[Data items]
[Start of Attachment]

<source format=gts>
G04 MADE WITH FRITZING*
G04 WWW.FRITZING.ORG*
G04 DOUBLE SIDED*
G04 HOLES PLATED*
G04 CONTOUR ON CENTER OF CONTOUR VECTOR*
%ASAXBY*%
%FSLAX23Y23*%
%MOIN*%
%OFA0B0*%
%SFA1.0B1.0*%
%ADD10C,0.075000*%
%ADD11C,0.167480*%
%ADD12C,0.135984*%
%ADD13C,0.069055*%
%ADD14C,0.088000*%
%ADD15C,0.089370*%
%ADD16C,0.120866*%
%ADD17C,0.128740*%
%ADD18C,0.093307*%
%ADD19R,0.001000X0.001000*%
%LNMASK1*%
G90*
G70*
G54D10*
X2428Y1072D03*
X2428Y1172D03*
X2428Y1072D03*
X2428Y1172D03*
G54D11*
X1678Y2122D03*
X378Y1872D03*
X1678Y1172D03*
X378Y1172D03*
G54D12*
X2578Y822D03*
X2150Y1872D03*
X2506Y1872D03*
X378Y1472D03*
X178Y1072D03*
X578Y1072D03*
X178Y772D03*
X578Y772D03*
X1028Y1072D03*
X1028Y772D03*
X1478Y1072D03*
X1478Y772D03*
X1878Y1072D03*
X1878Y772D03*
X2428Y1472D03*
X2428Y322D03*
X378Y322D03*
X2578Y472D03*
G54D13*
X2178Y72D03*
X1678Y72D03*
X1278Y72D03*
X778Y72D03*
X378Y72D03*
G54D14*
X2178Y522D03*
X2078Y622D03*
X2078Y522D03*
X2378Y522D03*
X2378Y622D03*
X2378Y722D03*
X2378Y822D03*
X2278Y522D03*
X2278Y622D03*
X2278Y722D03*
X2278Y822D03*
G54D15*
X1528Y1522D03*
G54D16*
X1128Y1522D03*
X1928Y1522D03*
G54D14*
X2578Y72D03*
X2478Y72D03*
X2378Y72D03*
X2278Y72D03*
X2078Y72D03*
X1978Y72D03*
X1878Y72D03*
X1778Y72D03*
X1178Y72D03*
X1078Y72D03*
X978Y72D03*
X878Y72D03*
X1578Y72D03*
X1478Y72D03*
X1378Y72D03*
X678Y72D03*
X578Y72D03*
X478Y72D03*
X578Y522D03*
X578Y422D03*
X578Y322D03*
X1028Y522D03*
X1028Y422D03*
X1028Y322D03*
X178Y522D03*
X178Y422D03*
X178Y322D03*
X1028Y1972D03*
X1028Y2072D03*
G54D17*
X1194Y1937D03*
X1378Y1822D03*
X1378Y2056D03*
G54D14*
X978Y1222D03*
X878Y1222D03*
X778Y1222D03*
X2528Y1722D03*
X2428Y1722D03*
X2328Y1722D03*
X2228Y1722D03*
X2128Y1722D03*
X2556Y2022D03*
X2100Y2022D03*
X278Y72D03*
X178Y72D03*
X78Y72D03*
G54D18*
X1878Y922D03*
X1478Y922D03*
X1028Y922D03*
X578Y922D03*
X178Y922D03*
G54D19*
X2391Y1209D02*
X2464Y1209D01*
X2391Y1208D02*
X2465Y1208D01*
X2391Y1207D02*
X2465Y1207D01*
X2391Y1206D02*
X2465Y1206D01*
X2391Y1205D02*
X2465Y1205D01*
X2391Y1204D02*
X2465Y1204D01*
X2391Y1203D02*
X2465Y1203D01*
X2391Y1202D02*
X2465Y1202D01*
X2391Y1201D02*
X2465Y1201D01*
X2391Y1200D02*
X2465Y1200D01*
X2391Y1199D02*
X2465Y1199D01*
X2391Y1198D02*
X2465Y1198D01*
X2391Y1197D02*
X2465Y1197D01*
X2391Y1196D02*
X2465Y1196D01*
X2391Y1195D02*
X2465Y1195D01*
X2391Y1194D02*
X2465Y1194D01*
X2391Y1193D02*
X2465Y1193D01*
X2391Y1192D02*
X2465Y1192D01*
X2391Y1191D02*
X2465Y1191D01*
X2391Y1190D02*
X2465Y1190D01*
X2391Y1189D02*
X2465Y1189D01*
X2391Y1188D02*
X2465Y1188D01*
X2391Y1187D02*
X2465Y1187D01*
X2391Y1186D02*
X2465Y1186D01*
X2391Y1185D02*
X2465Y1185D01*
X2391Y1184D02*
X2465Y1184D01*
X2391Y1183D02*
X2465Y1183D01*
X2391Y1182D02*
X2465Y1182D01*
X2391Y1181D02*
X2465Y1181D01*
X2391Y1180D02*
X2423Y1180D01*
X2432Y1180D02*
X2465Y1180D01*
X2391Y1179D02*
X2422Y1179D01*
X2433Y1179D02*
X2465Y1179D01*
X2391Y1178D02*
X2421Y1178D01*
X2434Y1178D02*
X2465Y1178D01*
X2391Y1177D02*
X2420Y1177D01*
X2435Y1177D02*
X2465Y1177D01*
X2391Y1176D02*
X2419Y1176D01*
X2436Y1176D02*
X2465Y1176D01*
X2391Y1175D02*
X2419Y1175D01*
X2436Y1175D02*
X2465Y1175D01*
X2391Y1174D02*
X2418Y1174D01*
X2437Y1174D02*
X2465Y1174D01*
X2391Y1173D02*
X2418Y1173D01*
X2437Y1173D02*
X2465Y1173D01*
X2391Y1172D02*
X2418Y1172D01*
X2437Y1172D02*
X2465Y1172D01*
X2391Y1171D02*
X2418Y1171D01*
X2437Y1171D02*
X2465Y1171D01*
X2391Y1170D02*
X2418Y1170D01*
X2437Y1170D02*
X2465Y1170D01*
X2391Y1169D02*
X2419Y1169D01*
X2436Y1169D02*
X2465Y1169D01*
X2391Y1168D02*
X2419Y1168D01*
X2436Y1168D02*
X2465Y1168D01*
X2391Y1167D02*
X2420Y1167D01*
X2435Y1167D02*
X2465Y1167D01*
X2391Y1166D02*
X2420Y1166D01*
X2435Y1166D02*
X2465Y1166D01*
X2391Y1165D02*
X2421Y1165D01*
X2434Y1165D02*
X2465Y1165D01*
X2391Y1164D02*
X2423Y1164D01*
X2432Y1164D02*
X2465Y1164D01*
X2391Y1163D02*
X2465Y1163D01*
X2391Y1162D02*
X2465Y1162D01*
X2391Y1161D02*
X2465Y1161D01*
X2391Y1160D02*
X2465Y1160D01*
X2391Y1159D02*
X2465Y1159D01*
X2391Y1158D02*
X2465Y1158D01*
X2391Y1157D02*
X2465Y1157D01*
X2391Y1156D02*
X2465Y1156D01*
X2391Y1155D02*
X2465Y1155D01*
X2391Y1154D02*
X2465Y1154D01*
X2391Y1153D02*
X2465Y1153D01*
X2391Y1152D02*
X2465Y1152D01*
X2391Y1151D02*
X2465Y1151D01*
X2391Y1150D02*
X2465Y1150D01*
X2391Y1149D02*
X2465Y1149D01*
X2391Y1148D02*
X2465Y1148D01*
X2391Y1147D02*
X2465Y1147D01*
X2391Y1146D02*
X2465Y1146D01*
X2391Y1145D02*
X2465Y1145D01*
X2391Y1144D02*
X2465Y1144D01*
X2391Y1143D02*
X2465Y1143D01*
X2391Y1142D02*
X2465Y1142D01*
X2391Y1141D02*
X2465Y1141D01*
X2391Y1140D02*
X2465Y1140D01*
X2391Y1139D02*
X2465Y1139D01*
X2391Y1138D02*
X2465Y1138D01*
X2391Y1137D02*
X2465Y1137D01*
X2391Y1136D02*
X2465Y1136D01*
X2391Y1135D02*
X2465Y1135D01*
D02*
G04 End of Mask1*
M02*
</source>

[End of Attachment]
[Start of Attachment]

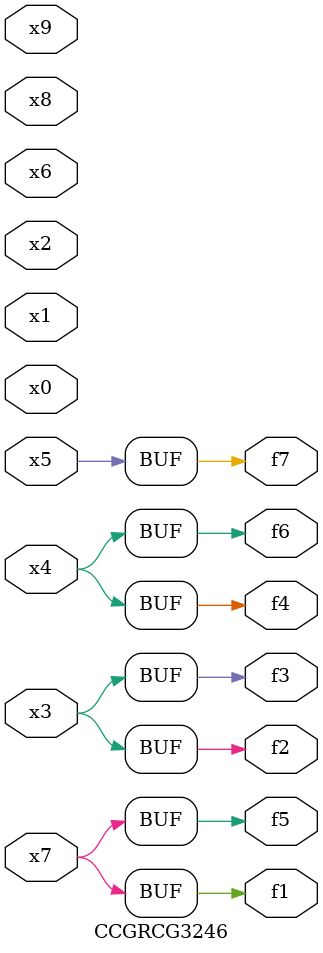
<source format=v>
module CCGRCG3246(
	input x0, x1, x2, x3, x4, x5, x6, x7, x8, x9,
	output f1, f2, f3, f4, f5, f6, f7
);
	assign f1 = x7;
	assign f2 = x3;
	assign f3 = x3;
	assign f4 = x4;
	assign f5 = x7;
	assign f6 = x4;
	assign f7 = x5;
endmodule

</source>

[End of Attachment]
[Start of Attachment]

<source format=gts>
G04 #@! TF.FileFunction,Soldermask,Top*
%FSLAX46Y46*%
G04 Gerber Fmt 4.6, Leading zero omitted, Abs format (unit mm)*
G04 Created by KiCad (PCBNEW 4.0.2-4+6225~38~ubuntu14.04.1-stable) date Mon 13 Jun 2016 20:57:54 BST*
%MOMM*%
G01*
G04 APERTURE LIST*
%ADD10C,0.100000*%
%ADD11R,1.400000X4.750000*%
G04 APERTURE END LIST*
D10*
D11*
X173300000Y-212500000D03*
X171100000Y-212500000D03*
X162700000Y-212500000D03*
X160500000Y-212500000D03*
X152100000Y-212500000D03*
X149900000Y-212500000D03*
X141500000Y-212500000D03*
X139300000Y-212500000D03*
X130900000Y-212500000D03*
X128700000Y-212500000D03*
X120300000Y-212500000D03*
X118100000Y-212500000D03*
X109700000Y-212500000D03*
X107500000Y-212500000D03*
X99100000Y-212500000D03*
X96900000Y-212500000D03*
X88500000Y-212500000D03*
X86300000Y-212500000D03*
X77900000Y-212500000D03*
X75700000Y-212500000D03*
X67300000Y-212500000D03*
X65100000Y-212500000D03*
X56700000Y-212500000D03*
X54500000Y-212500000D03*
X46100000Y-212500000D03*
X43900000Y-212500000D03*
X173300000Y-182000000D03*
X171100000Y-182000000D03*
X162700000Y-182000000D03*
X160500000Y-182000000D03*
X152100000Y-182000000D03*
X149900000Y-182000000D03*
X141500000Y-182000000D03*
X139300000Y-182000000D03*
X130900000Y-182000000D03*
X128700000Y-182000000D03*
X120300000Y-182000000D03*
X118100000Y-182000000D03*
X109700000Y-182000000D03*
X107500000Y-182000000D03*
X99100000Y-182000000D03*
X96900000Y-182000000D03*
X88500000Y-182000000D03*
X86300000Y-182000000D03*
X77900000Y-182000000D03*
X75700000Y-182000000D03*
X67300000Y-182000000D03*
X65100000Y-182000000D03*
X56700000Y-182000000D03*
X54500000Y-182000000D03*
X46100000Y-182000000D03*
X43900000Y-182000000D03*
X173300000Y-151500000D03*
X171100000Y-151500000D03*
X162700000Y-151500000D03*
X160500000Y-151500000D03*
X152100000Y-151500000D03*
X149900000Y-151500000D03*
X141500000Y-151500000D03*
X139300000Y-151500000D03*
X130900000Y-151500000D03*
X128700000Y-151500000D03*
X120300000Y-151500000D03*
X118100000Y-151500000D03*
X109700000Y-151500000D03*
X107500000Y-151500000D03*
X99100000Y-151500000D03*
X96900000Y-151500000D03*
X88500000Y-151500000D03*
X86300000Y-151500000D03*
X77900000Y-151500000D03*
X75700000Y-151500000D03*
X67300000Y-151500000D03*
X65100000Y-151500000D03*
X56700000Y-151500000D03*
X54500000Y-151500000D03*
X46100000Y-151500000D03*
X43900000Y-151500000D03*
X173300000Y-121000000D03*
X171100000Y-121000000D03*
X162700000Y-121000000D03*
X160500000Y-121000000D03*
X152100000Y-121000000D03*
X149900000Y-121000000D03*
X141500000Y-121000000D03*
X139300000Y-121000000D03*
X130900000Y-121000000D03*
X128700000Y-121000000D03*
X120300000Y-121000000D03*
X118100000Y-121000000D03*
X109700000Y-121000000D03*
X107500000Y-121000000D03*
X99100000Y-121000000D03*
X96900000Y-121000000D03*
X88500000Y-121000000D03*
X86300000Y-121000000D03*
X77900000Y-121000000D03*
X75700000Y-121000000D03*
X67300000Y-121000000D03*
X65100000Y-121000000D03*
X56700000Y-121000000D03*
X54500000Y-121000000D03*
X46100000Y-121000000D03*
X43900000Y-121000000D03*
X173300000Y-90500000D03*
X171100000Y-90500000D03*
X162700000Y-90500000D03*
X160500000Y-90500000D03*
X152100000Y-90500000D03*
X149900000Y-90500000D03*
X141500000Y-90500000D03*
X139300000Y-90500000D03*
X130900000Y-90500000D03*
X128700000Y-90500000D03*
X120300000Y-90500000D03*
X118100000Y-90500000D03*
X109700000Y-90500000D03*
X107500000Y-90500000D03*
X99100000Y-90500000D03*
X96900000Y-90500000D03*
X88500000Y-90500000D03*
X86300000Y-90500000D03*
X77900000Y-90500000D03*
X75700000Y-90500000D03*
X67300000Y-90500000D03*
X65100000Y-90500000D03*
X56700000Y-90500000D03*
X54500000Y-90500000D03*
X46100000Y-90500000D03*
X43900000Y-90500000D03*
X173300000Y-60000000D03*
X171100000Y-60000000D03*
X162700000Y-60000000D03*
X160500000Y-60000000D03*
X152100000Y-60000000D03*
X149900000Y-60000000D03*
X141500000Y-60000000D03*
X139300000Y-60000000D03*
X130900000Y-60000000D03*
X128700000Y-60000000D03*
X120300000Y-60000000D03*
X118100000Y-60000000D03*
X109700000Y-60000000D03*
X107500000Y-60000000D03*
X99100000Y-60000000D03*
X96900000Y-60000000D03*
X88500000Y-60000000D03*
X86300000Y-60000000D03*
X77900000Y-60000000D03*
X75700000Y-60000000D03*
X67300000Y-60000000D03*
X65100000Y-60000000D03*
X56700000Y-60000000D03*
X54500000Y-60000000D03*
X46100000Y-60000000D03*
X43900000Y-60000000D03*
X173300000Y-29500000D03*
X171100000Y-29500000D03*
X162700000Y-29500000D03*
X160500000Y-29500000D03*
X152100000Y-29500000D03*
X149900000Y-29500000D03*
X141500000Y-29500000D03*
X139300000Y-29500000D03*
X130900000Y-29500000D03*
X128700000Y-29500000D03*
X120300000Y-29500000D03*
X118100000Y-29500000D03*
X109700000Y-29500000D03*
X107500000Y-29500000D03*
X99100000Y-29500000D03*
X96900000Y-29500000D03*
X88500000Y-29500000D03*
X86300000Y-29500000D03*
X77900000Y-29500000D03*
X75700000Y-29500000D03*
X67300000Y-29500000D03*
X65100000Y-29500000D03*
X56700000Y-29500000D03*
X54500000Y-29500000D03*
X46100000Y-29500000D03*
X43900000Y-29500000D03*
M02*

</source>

[End of Attachment]

* **Directions**
The output should be exactly the lines above from the line containing "X88500000Y-212500000D03*" to the line containing "X118100000Y-182000000D03*", inclusive, with no other lines.

* **Reply**
X88500000Y-212500000D03*
X86300000Y-212500000D03*
X77900000Y-212500000D03*
X75700000Y-212500000D03*
X67300000Y-212500000D03*
X65100000Y-212500000D03*
X56700000Y-212500000D03*
X54500000Y-212500000D03*
X46100000Y-212500000D03*
X43900000Y-212500000D03*
X173300000Y-182000000D03*
X171100000Y-182000000D03*
X162700000Y-182000000D03*
X160500000Y-182000000D03*
X152100000Y-182000000D03*
X149900000Y-182000000D03*
X141500000Y-182000000D03*
X139300000Y-182000000D03*
X130900000Y-182000000D03*
X128700000Y-182000000D03*
X120300000Y-182000000D03*
X118100000Y-182000000D03*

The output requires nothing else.